__Your goal__.
Please output all of the entries exactly and omit any images they hold.

#### Recorded data ####

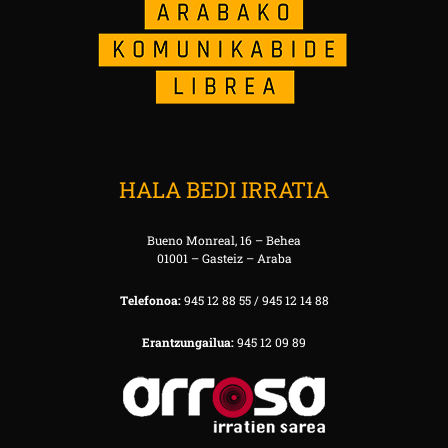
HALA BEDI IRRATIA
Bueno Monreal, 16 – Behea
01001 – Gasteiz – Araba
Telefonoa:
945 12 88 55 / 945 12 14 88
Erantzungailua:
945 12 09 89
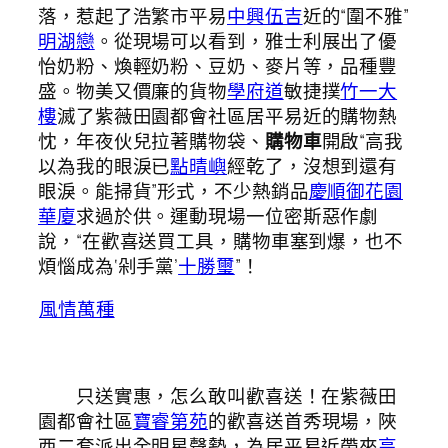
落，惹起了浩繁市平易
中興伍吉
近的“圍不雅”
明湖戀
。從現場可以看到，雅士利展出了優
怡奶粉、煥輕奶粉、豆奶、麥片等，品種豐
盛。物美又價廉的貨物
學府道
敏捷撲
竹一大
樓
滅了紫薇田園都會社區居平易近的購物熱
忱，年夜伙兒拉著購物袋、
購物車
開啟“高我
以為我的眼淚已
點晴嶼
經乾了，沒想到還有
眼淚。能掃貨”形式，不少熱銷品
慶順御花園
華廈
求過於供。運動現場一位密斯惡作劇
說，“在歡喜送買工具，購物車塞到爆，也不
煩惱成為‘剁手黨’
十勝璽
”！
風情萬種
只送實惠，怎么敢叫歡喜送！在紫薇田
園都會社區
寶睿第苑
的歡喜送首秀現場，陜
西二套派出全明星聲勢，為居平易近帶來
高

####

__Written solution__.
HALA BEDI IRRATIA
Bueno Monreal, 16 – Behea
01001 – Gasteiz – Araba
Telefonoa:
945 12 88 55 / 945 12 14 88
Erantzungailua:
945 12 09 89
落，惹起了浩繁市平易
中興伍吉
近的“圍不雅”
明湖戀
。從現場可以看到，雅士利展出了優
怡奶粉、煥輕奶粉、豆奶、麥片等，品種豐
盛。物美又價廉的貨物
學府道
敏捷撲
竹一大
樓
滅了紫薇田園都會社區居平易近的購物熱
忱，年夜伙兒拉著購物袋、
購物車
開啟“高我
以為我的眼淚已
點晴嶼
經乾了，沒想到還有
眼淚。能掃貨”形式，不少熱銷品
慶順御花園
華廈
求過於供。運動現場一位密斯惡作劇
說，“在歡喜送買工具，購物車塞到爆，也不
煩惱成為‘剁手黨’
十勝璽
”！
風情萬種
只送實惠，怎么敢叫歡喜送！在紫薇田
園都會社區
寶睿第苑
的歡喜送首秀現場，陜
西二套派出全明星聲勢，為居平易近帶來
高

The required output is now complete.